*Goal:*
Copy the stretch of the records below from the line that contains "order: Lamiales" through the line that contains "state / province: Nuevo León", reproducing each line without change.

[Data listing]
>>>

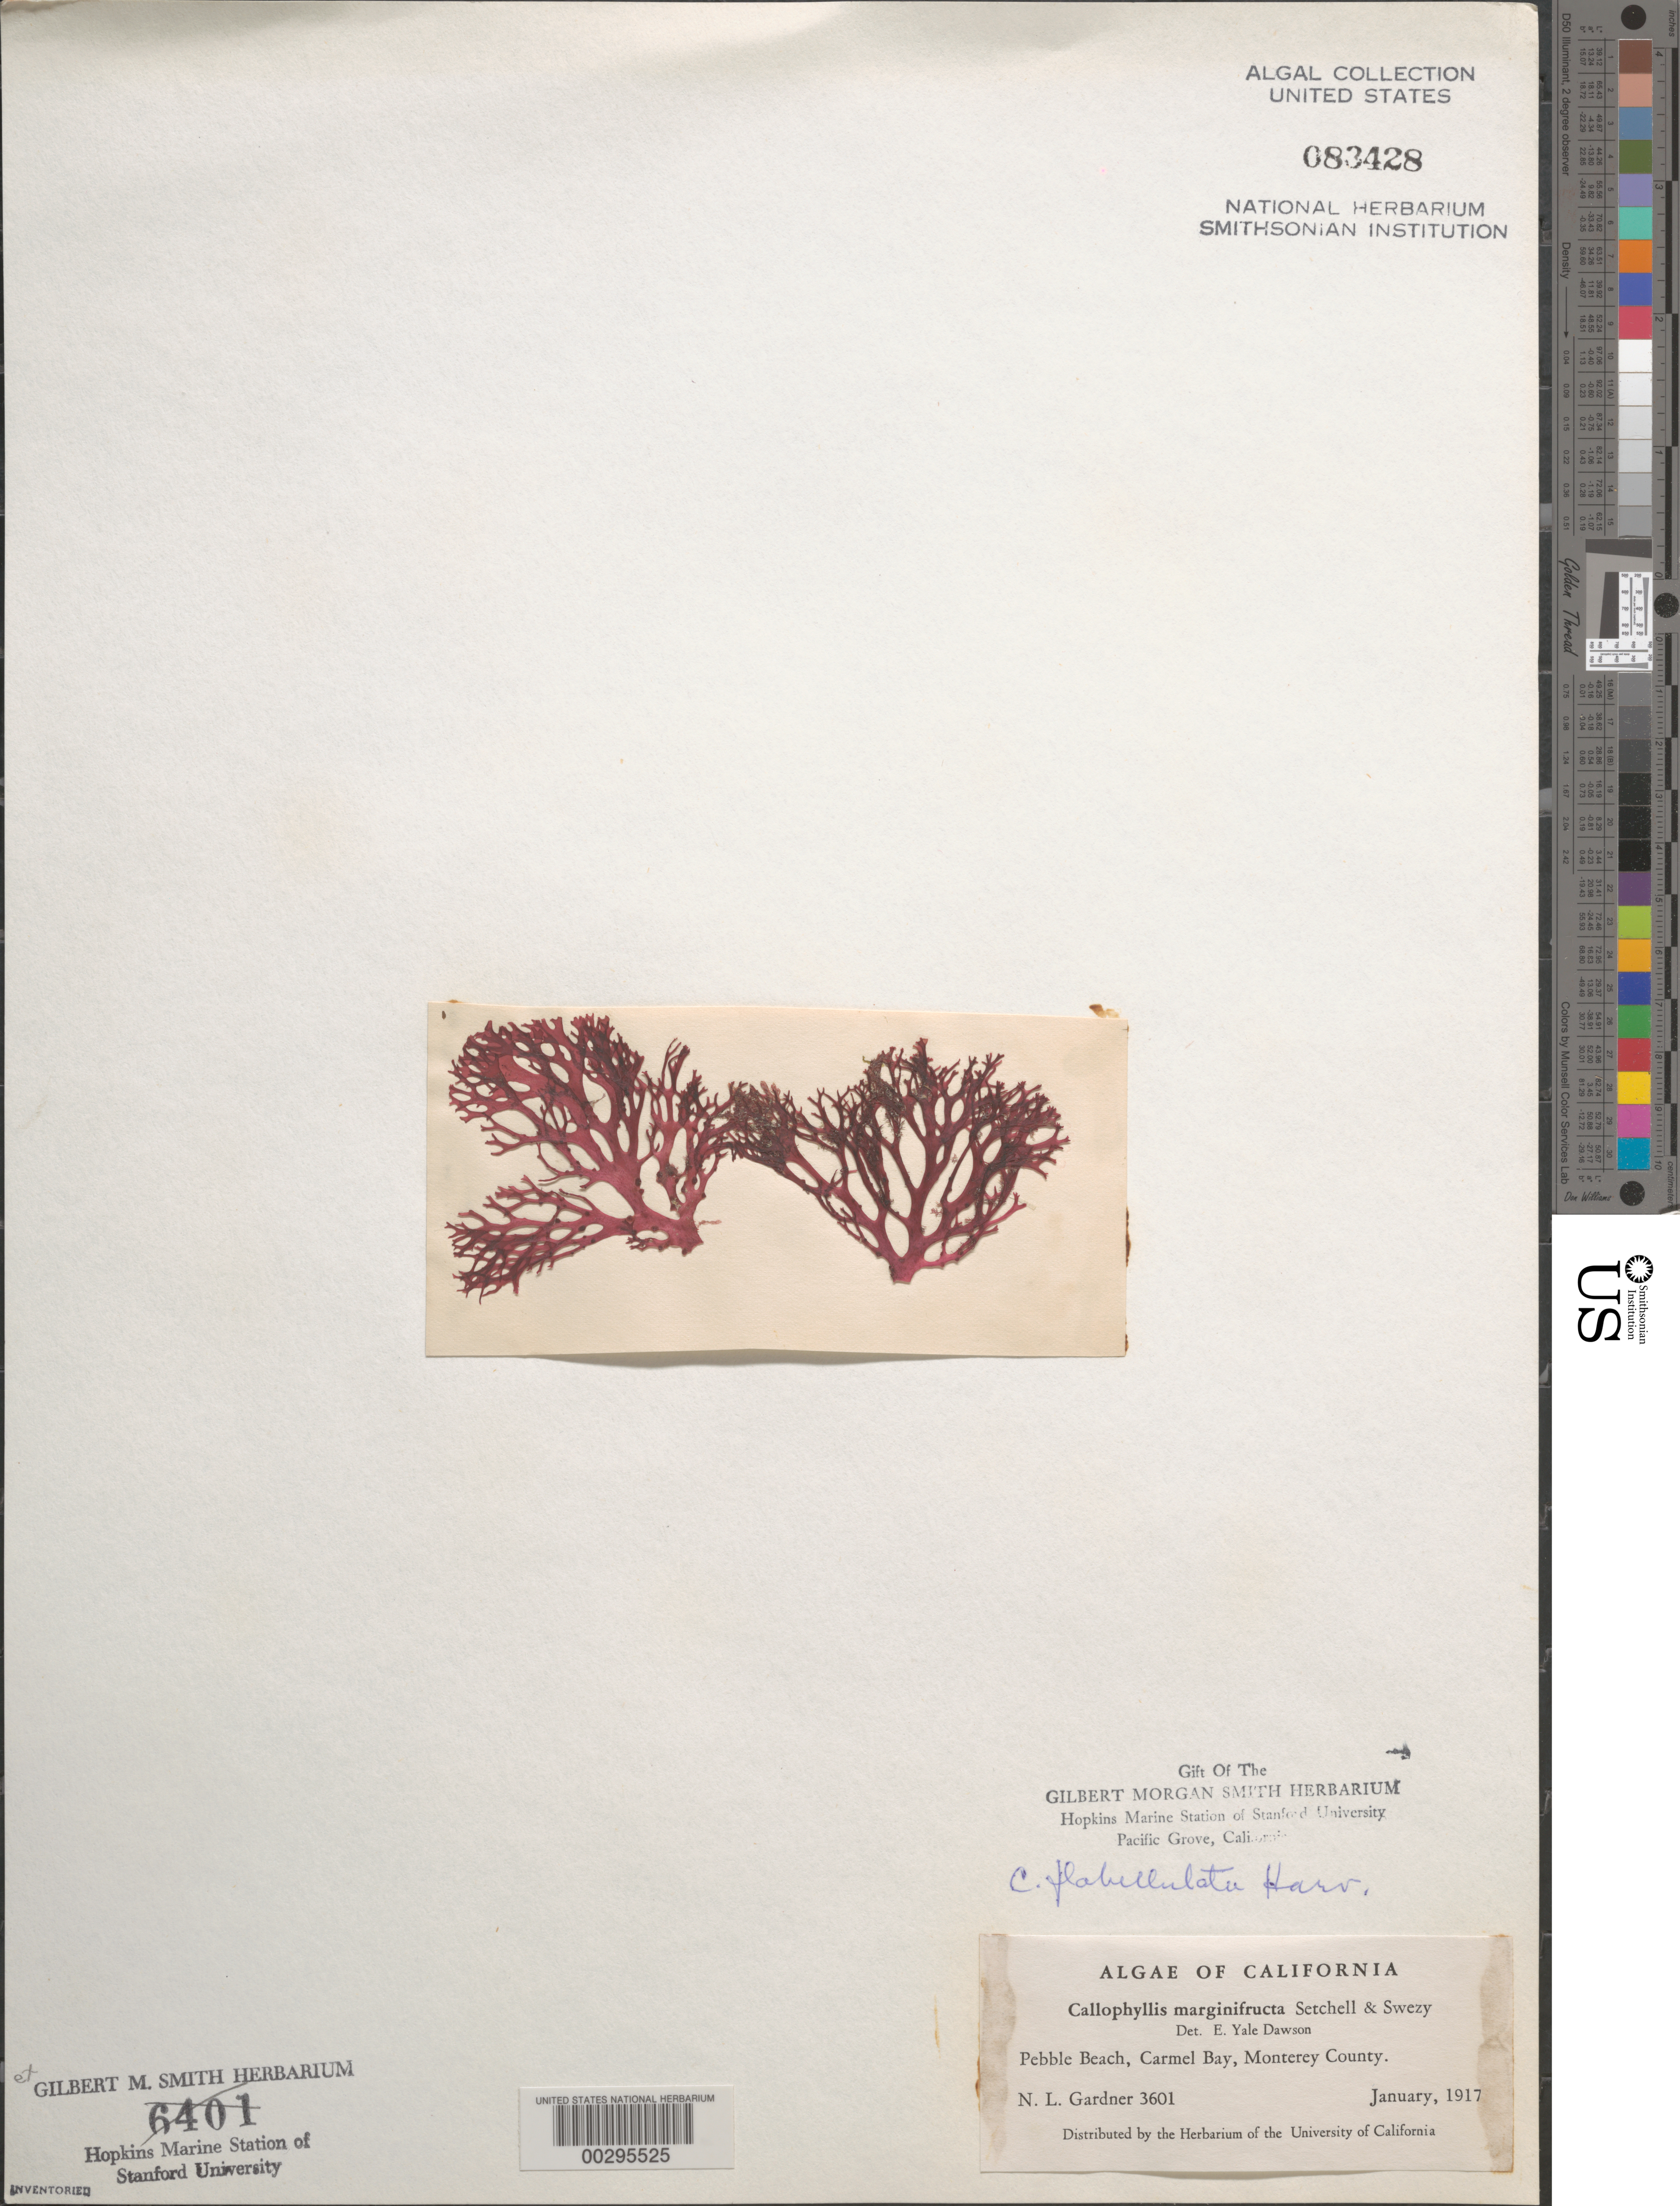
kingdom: Plantae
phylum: Rhodophyta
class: Florideophyceae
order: Gigartinales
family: Kallymeniaceae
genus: Callophyllis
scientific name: Callophyllis flabellulata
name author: Harv.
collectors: N. Gardner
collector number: NLG 3601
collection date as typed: Jan 1917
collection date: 1917-01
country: United States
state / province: California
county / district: Monterey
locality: Pebble Beach, Carmel Bay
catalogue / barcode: US 83428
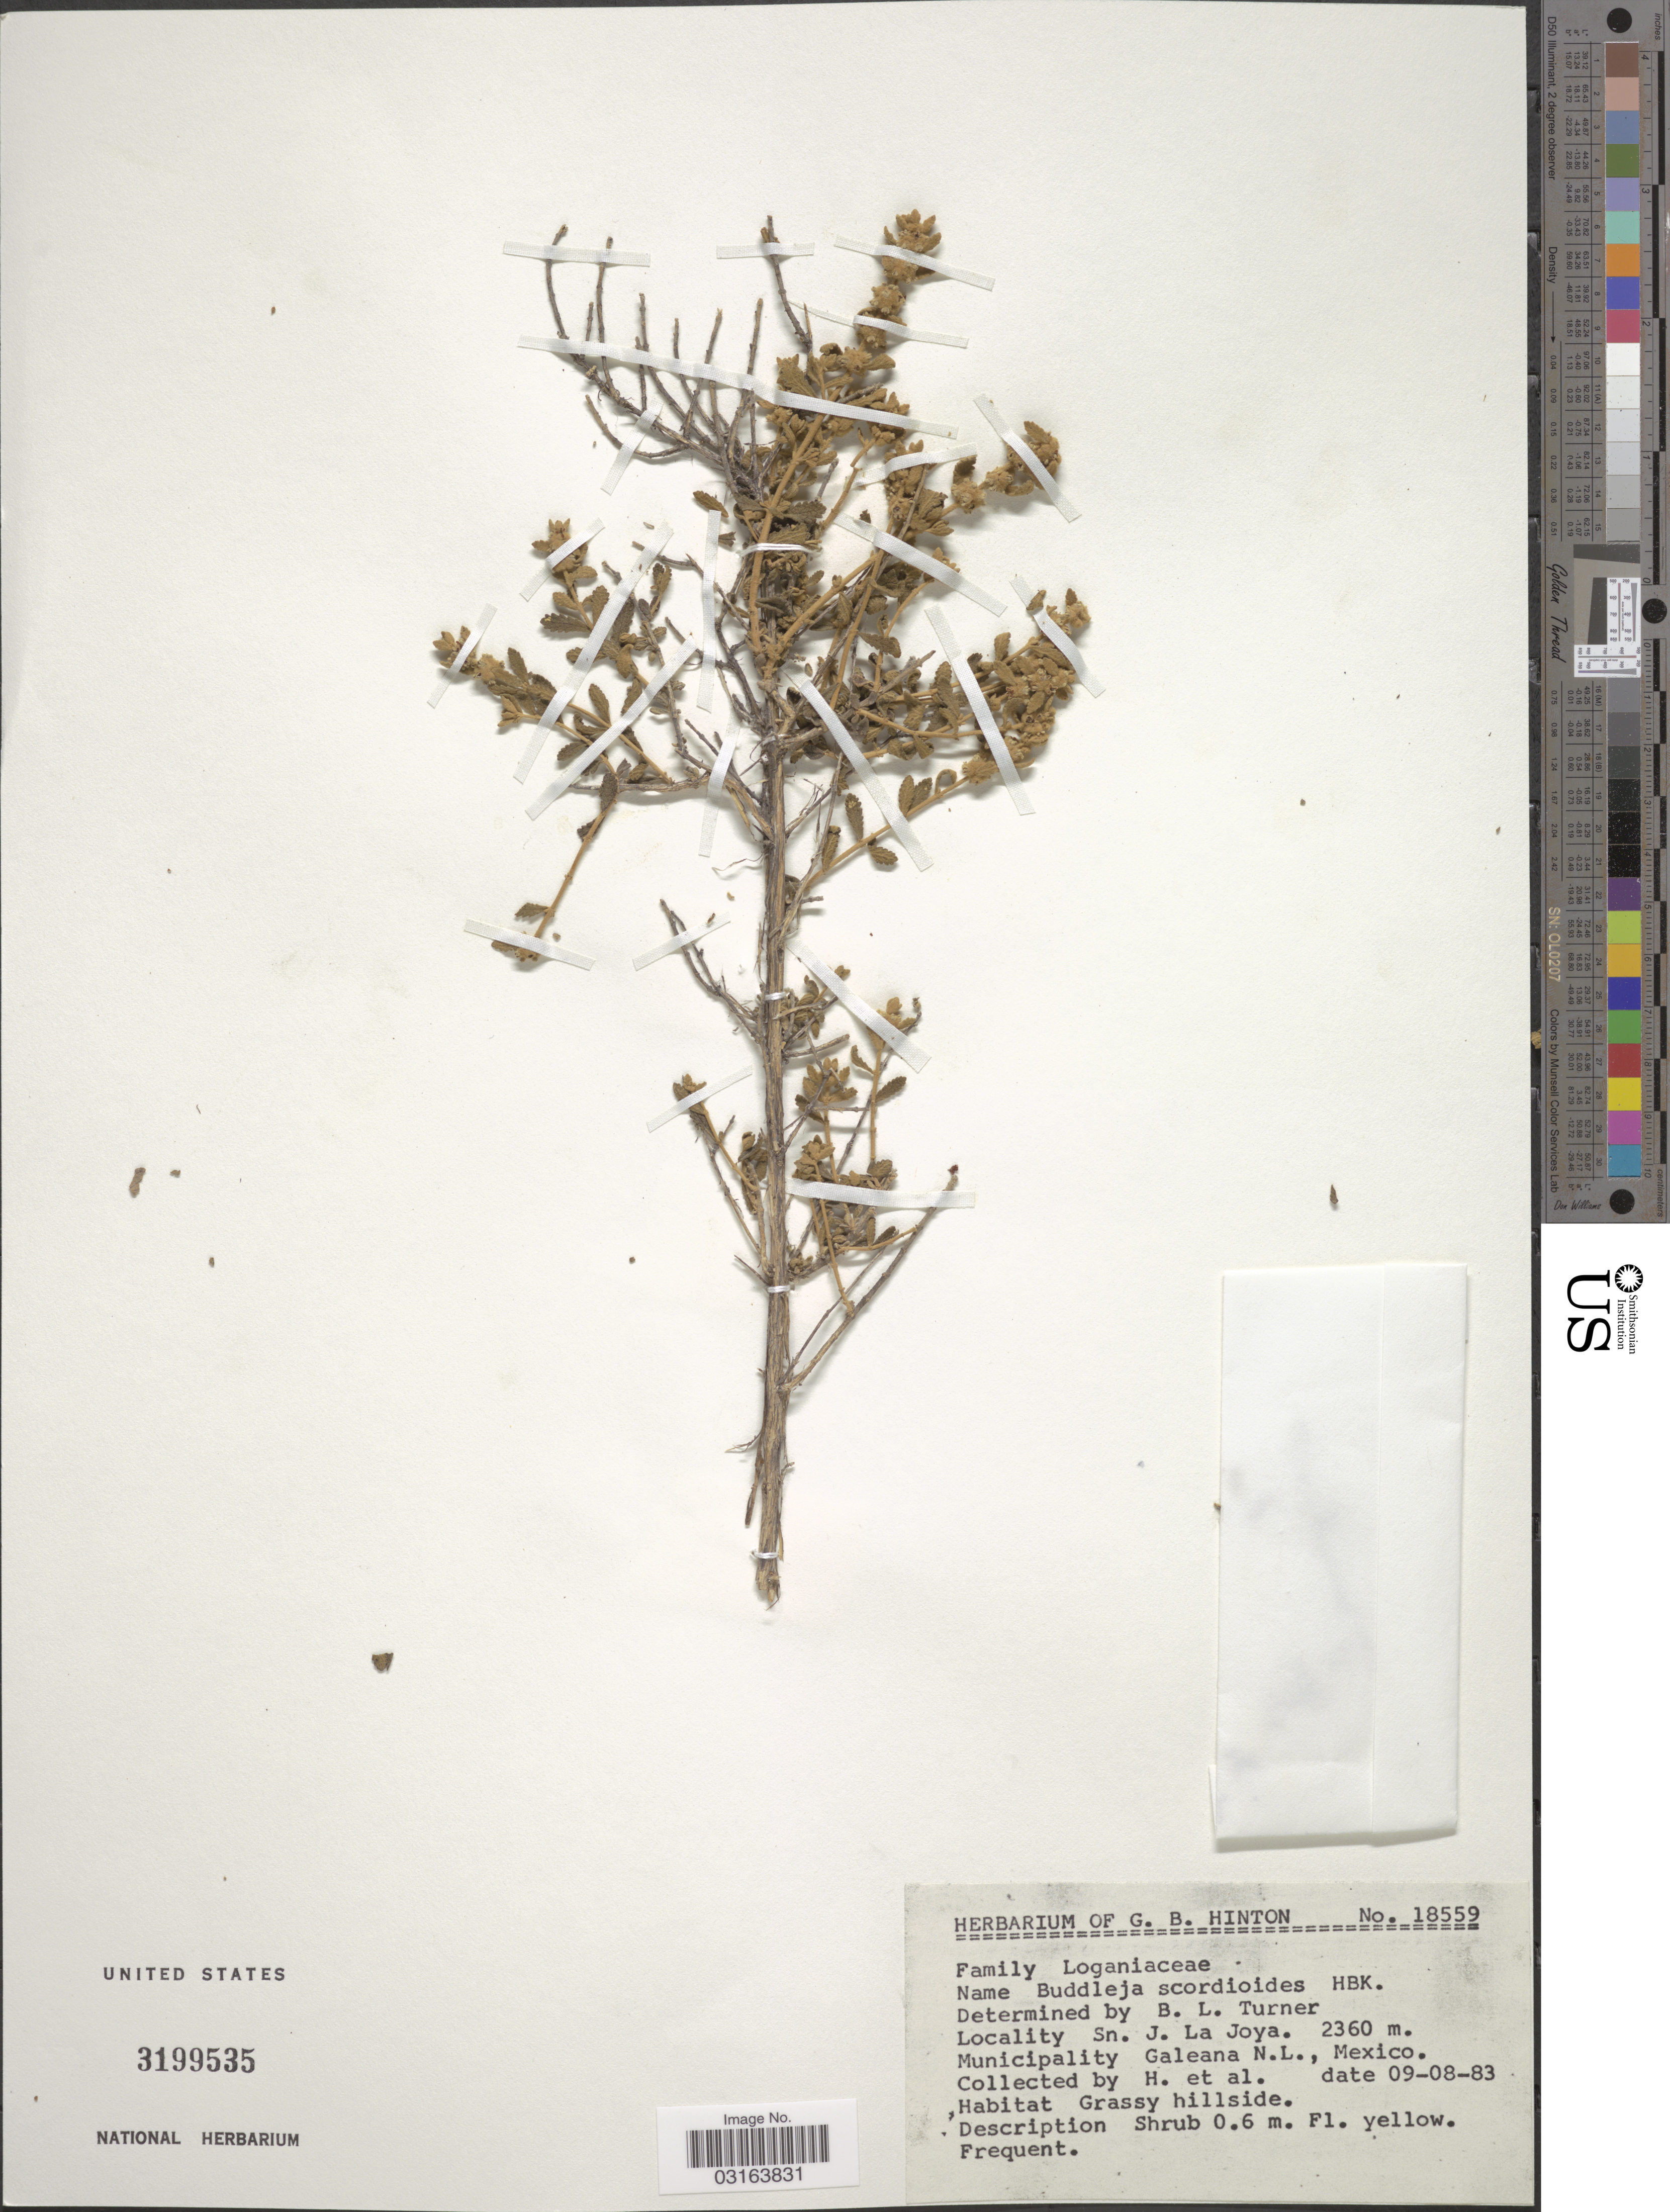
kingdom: Plantae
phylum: Tracheophyta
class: Magnoliopsida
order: Lamiales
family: Scrophulariaceae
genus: Buddleja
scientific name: Buddleja scordioides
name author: Kunth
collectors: G. B. Hinton & et al.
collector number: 18559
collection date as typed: Transcribed d/m/y: 9/8/83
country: Mexico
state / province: Nuevo León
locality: Sn. J. La Joya. Municipality Galeana N. L.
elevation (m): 2360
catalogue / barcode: US 3199535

<<<

*Output of the exercise:*
order: Lamiales
family: Scrophulariaceae
genus: Buddleja
scientific name: Buddleja scordioides
name author: Kunth
collectors: G. B. Hinton & et al.
collector number: 18559
collection date as typed: Transcribed d/m/y: 9/8/83
country: Mexico
state / province: Nuevo León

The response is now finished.